# Requirement
Once the pictures are removed, output the remaining entries exactly as given.

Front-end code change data
══════════════════════════════

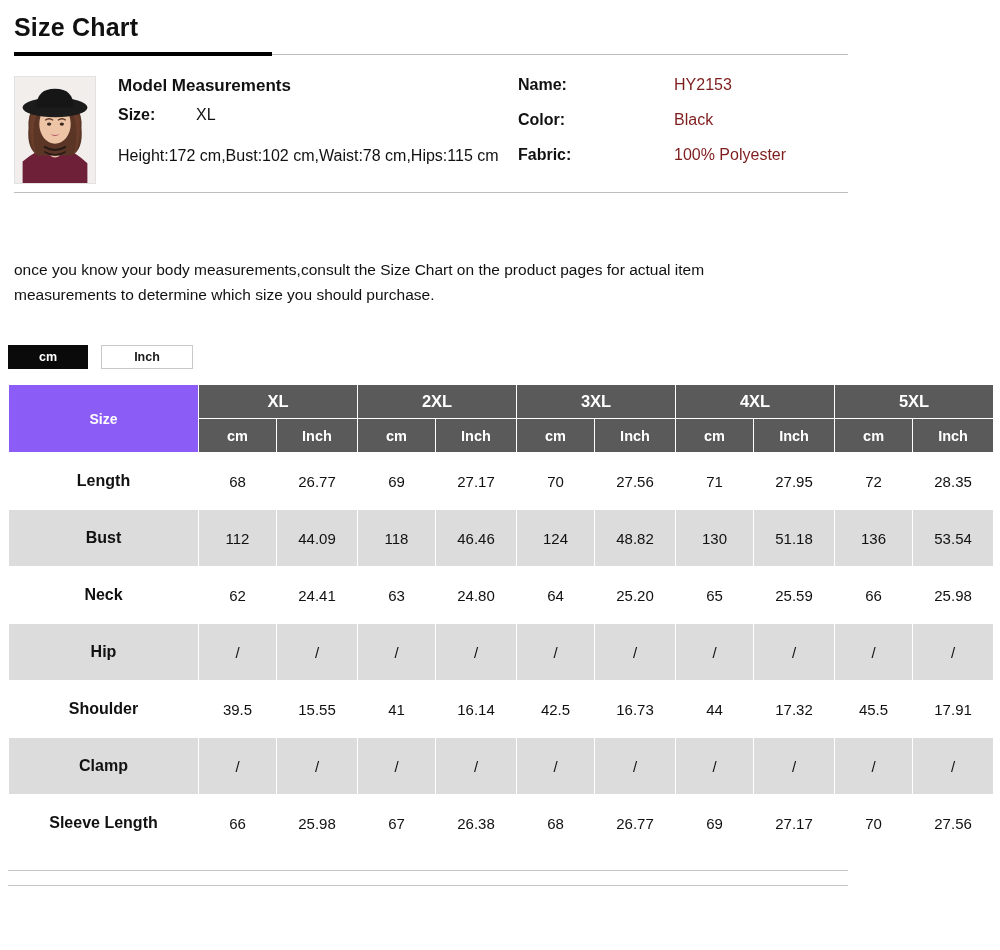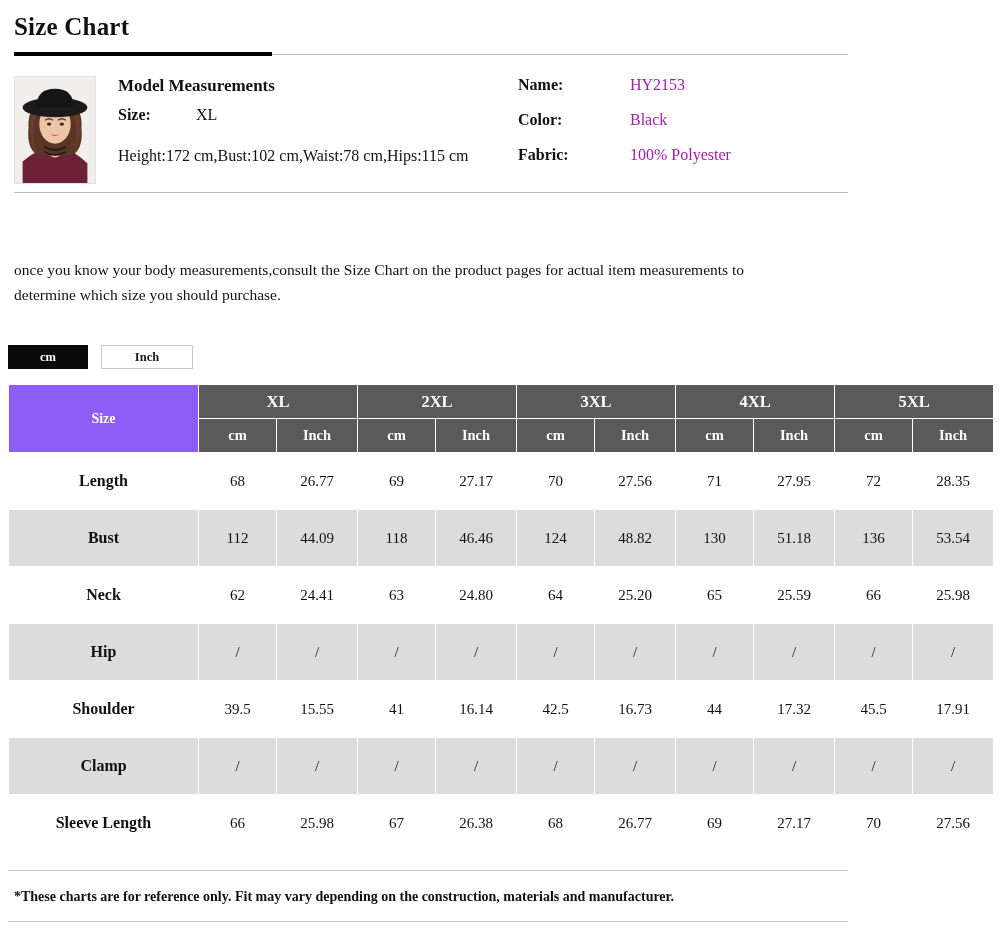--- a/index.html
+++ b/index.html
@@ -11,7 +11,7 @@
     color: #1a1a1a;
     overflow: hidden;
   }
-  .page { width: 860px; height: 950px; position: relative; font-family: Liberation Serif, serif; }
+  .page { width: 860px; height: 950px; position: relative; }
 
   
   .title-block { padding: 10px 0 0 14px; }

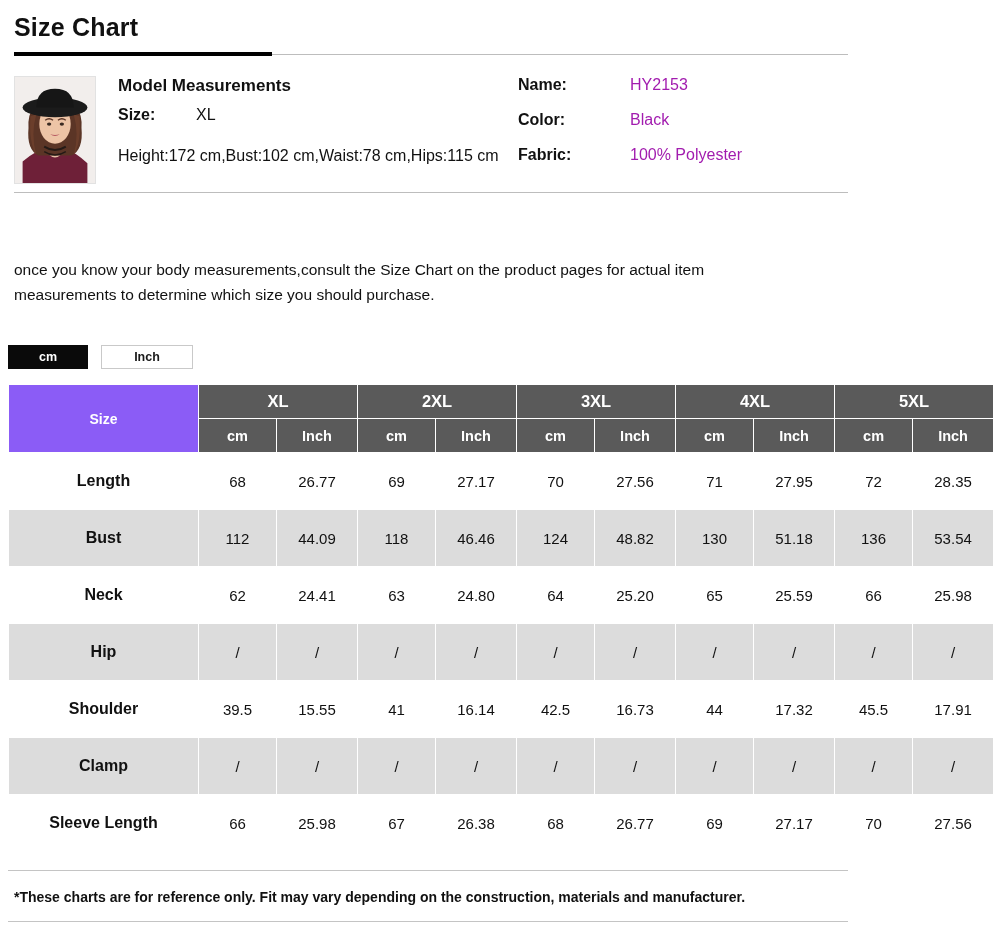--- a/index.html
+++ b/index.html
@@ -69,7 +69,7 @@
     font-size: 16px; font-weight: bold; color: #111;
     width: 76px; flex: none;
   }
-  .r-val { font-size: 16px; color: #a21caf; }
+  .r-val { font-size: 16px; color: #7f1d1d; margin-left: 44px; }
 
   .divider-full {
     height: 1px; background: #bdbdbd;

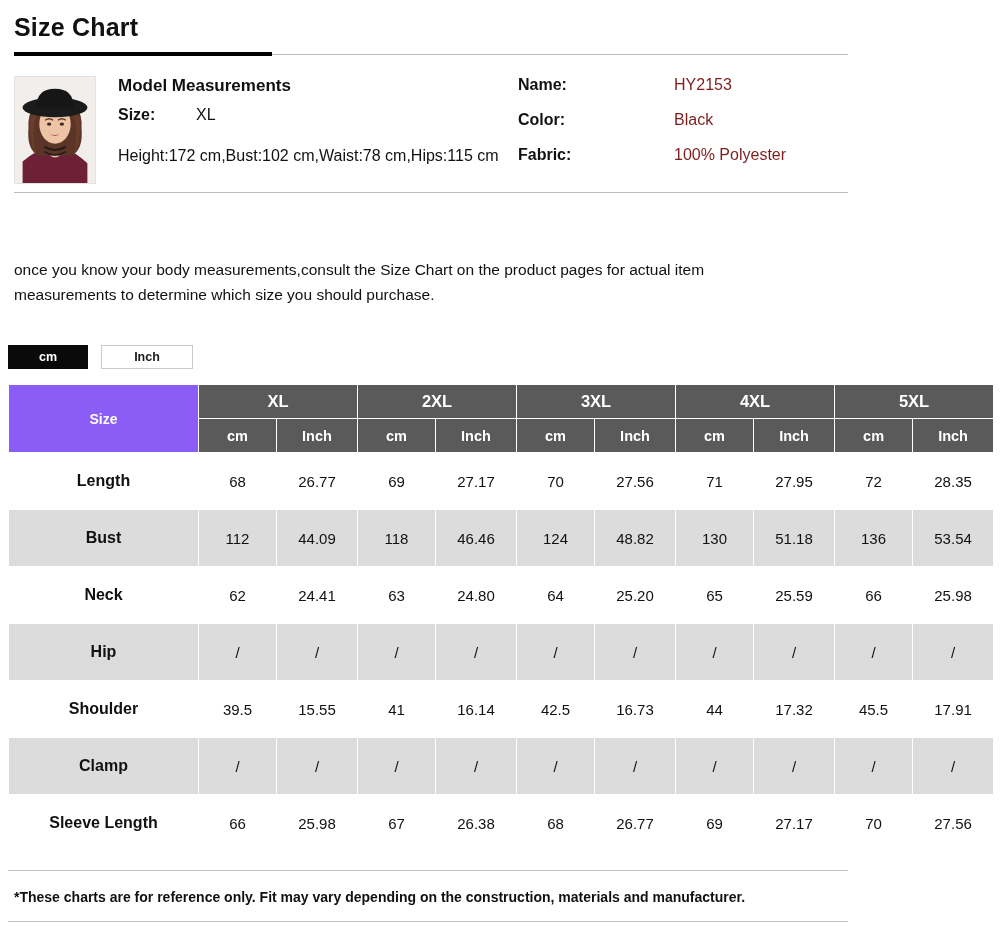--- a/index.html
+++ b/index.html
@@ -355,7 +355,6 @@
   </div>
 
   <div class="foot-divider"></div>
-  <div class="footnote">*These charts are for reference only. Fit may vary depending on the construction, materials and manufacturer.</div>
   <div class="foot-divider-bottom"></div>
 
 </div>

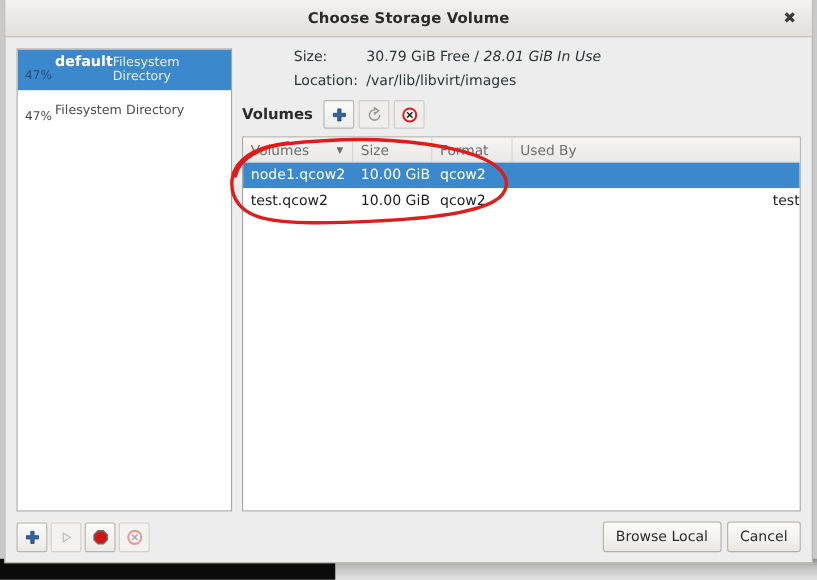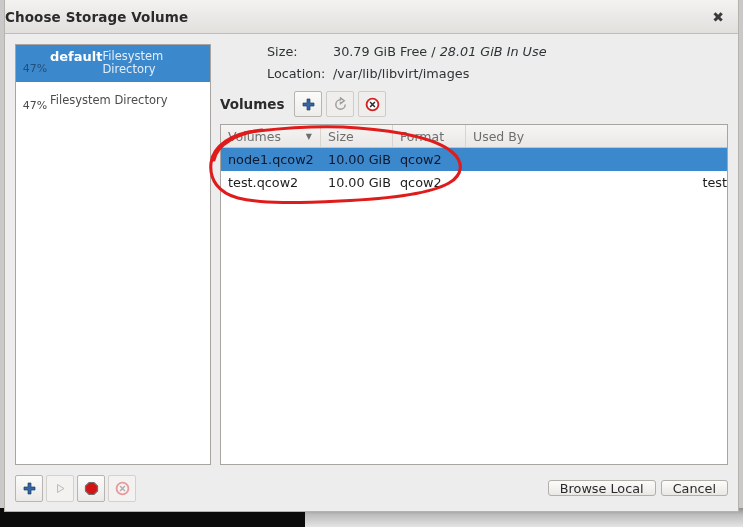--- a/index.html
+++ b/index.html
@@ -63,7 +63,7 @@
     position: relative;
     display: flex;
     align-items: center;
-    justify-content: flex-start;
+    justify-content: center;
   }
   #title-text {
     font-size: 13.5px;

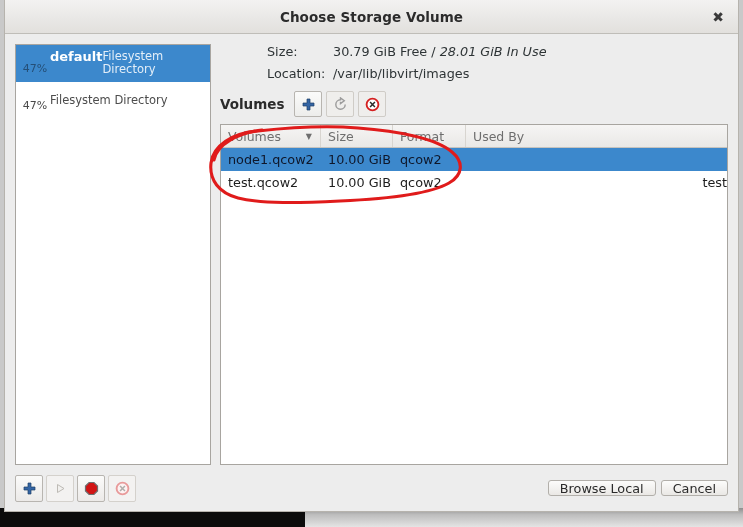--- a/index.html
+++ b/index.html
@@ -245,7 +245,7 @@
     white-space: nowrap;
     overflow: hidden;
   }
-  .vol-row.selected .td { color: #0f172a; }
+  .vol-row.selected .td { color: #ffffff; }
 
   
   #footer {

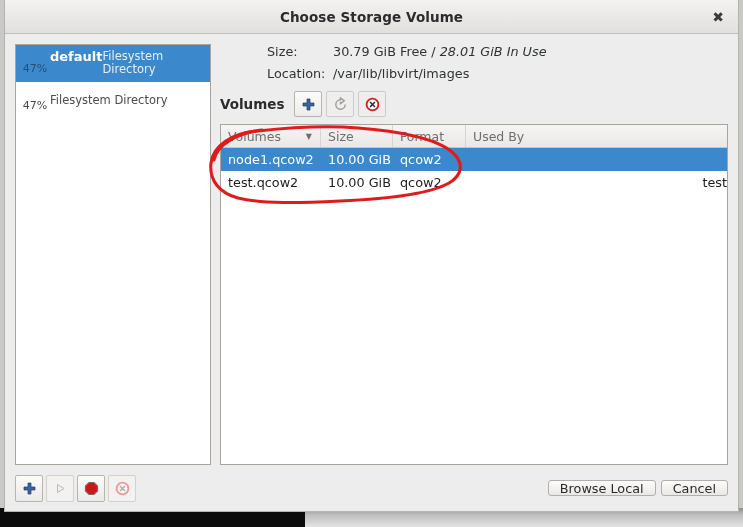--- a/index.html
+++ b/index.html
@@ -273,7 +273,7 @@
   .foot-icon-btn.disabled { background: #f3f2f1; border-color: #d4d1cc; }
   #footer-right { margin-left: auto; display: flex; gap: 5px; }
   .push-btn {
-    height: 16px;
+    height: 28px;
     padding: 0 11px;
     border: 1px solid #b2afaa;
     border-radius: 3px;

══════════════════════════════

# Task output
--- a/index.html
+++ b/index.html
@@ -11,7 +11,7 @@
     color: #1a1a1a;
     overflow: hidden;
   }
-  .page { width: 860px; height: 950px; position: relative; font-family: Liberation Serif, serif; }
+  .page { width: 860px; height: 950px; position: relative; }
 
   
   .title-block { padding: 10px 0 0 14px; }

--- a/index.html
+++ b/index.html
@@ -69,7 +69,7 @@
     font-size: 16px; font-weight: bold; color: #111;
     width: 76px; flex: none;
   }
-  .r-val { font-size: 16px; color: #a21caf; }
+  .r-val { font-size: 16px; color: #7f1d1d; margin-left: 44px; }
 
   .divider-full {
     height: 1px; background: #bdbdbd;

--- a/index.html
+++ b/index.html
@@ -355,7 +355,6 @@
   </div>
 
   <div class="foot-divider"></div>
-  <div class="footnote">*These charts are for reference only. Fit may vary depending on the construction, materials and manufacturer.</div>
   <div class="foot-divider-bottom"></div>
 
 </div>

--- a/index.html
+++ b/index.html
@@ -63,7 +63,7 @@
     position: relative;
     display: flex;
     align-items: center;
-    justify-content: flex-start;
+    justify-content: center;
   }
   #title-text {
     font-size: 13.5px;

--- a/index.html
+++ b/index.html
@@ -245,7 +245,7 @@
     white-space: nowrap;
     overflow: hidden;
   }
-  .vol-row.selected .td { color: #0f172a; }
+  .vol-row.selected .td { color: #ffffff; }
 
   
   #footer {

--- a/index.html
+++ b/index.html
@@ -273,7 +273,7 @@
   .foot-icon-btn.disabled { background: #f3f2f1; border-color: #d4d1cc; }
   #footer-right { margin-left: auto; display: flex; gap: 5px; }
   .push-btn {
-    height: 16px;
+    height: 28px;
     padding: 0 11px;
     border: 1px solid #b2afaa;
     border-radius: 3px;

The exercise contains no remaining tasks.